Records for the exercise:
..............................

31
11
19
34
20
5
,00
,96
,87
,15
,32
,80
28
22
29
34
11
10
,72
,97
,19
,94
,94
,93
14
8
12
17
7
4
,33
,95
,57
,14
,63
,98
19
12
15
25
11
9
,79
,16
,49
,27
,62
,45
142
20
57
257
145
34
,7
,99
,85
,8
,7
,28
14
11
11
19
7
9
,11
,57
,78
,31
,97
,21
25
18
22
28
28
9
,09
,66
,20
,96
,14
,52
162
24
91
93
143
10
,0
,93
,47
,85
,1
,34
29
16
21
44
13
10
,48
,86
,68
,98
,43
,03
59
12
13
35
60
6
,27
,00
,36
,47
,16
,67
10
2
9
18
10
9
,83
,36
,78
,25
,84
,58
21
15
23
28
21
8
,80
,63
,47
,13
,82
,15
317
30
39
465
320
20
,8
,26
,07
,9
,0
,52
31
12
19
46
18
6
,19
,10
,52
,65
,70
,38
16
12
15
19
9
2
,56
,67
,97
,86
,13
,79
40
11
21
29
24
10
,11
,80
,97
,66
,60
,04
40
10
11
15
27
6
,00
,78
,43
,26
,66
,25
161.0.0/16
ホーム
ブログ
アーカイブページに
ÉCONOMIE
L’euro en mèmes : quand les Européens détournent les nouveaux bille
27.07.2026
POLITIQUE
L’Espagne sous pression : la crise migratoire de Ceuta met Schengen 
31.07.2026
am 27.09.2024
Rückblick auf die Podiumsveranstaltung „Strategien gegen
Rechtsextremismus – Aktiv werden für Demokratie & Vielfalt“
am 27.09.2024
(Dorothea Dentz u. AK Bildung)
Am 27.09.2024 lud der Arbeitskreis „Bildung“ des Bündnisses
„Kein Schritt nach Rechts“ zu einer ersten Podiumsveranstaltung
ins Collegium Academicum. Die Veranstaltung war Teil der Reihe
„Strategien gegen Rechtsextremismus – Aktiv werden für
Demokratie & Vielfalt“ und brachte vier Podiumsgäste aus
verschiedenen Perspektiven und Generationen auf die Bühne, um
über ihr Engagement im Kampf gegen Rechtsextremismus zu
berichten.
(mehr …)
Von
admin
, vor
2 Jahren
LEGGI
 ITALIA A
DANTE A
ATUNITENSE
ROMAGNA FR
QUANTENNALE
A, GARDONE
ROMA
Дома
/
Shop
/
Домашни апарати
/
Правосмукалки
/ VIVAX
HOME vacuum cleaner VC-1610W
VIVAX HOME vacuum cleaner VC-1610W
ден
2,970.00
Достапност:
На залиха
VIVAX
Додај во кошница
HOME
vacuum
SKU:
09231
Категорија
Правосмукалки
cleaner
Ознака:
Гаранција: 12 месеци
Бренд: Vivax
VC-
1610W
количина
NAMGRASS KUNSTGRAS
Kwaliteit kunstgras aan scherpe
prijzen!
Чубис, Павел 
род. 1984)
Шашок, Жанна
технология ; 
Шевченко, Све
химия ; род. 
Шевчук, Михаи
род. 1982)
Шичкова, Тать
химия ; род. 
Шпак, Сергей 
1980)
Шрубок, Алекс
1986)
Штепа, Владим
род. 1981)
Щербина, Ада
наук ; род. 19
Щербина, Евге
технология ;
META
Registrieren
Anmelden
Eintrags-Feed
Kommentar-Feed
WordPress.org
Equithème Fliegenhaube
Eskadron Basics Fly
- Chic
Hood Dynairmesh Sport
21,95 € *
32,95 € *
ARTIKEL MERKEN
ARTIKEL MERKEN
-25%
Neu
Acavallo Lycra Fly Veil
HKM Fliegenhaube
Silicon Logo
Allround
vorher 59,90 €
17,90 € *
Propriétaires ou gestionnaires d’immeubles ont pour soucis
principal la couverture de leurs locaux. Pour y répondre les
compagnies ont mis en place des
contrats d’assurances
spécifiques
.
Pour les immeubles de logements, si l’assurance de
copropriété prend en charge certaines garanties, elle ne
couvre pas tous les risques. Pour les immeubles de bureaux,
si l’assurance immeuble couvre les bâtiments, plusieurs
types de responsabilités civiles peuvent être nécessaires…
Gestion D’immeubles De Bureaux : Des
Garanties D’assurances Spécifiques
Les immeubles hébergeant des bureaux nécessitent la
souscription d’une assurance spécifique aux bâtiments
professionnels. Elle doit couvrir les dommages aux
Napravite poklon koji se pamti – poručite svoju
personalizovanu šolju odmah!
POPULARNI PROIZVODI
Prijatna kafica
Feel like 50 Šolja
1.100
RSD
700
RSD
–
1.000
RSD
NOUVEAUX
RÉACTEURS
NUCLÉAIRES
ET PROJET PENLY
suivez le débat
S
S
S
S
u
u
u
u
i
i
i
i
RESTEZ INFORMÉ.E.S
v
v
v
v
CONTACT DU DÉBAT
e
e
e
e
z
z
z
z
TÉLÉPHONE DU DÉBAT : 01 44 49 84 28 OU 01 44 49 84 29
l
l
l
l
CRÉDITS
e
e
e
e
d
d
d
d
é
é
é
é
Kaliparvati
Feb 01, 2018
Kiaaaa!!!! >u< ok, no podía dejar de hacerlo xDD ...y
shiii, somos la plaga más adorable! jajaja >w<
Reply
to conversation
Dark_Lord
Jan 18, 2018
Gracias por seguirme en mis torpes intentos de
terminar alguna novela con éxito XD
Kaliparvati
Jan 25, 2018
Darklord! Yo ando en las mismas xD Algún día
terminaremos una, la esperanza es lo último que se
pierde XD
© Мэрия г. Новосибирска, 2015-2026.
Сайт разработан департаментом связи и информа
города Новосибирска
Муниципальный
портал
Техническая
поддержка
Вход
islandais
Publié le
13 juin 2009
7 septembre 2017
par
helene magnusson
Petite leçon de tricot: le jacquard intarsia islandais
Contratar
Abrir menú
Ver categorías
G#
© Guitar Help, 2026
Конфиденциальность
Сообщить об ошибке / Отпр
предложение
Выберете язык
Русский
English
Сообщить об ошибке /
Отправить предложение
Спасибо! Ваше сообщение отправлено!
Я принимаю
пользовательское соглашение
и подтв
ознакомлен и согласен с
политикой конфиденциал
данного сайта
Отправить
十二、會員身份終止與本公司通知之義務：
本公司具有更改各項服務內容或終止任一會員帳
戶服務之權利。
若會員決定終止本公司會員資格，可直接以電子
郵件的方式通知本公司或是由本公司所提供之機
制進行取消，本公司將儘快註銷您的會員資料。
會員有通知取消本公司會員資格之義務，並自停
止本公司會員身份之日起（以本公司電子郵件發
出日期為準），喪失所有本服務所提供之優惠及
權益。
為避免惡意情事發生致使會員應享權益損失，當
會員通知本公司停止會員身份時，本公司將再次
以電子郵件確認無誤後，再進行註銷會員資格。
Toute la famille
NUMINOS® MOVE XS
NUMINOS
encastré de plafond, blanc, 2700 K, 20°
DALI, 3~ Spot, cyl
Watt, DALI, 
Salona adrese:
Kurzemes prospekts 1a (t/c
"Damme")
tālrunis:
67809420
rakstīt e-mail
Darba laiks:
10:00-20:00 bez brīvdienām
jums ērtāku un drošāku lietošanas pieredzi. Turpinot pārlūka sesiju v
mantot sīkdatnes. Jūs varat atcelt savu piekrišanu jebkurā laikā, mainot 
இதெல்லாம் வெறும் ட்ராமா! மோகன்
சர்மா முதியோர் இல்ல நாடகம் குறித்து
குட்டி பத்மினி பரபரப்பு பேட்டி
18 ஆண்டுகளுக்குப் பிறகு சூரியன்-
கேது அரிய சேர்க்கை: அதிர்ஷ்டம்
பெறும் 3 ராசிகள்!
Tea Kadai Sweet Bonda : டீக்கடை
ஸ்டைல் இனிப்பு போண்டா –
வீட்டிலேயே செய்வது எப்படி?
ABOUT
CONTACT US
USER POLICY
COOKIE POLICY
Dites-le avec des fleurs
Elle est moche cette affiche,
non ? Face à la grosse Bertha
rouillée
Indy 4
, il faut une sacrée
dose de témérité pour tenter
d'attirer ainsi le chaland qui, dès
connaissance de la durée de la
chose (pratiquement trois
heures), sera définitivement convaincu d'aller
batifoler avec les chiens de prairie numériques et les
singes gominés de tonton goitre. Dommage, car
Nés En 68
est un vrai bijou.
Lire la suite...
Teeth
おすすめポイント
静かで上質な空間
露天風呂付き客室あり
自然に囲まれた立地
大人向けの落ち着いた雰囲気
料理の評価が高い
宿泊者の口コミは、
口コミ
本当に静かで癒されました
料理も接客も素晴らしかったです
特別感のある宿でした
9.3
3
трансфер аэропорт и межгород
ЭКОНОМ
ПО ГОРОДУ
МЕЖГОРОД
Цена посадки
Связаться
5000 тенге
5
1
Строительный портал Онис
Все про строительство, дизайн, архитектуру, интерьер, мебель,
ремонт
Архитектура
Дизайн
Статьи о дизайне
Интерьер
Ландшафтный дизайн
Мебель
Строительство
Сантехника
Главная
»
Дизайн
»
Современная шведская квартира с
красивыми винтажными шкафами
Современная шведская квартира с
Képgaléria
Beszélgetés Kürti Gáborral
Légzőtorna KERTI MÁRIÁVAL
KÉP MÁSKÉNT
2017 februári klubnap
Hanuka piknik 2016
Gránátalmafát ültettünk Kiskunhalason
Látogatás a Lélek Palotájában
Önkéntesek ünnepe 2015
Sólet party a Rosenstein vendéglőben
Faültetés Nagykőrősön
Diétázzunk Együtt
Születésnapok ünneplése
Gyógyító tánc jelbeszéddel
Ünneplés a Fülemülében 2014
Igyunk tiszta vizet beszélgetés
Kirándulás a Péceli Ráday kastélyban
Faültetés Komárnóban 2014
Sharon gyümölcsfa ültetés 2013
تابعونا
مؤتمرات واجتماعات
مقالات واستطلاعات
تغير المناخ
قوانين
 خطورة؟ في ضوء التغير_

..............................

Task brief: All lines in the data that contain the word "Podiumsveranstaltung" should be copied.

Expected output:
Rückblick auf die Podiumsveranstaltung „Strategien gegen
„Kein Schritt nach Rechts“ zu einer ersten Podiumsveranstaltung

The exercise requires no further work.